__What to do__. Can you copy every line of text in the records below word for word, leaving the pictures out?

Materials provided Start Marker

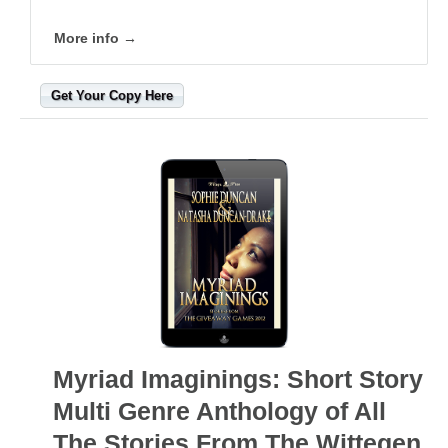
More info →
Get Your Copy Here
Myriad Imaginings: Short Story
Multi Genre Anthology of All
The Stories From The Wittegen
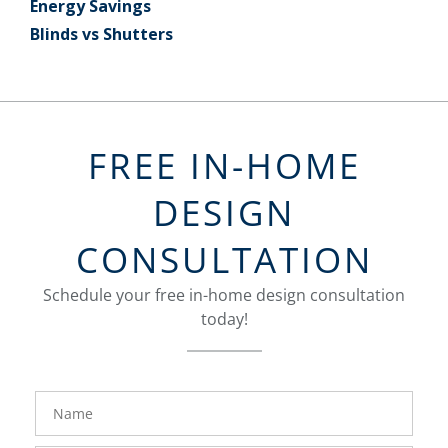
Energy Savings
Blinds vs Shutters
FREE IN-HOME
DESIGN
CONSULTATION
Schedule your free in-home design consultation
today!
FavoriteColor
groupentitykey
Name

Materials provided End Marker

__Written answer__.
More info →
Get Your Copy Here
Myriad Imaginings: Short Story
Multi Genre Anthology of All
The Stories From The Wittegen
Energy Savings
Blinds vs Shutters
FREE IN-HOME
DESIGN
CONSULTATION
Schedule your free in-home design consultation
today!
FavoriteColor
groupentitykey
Name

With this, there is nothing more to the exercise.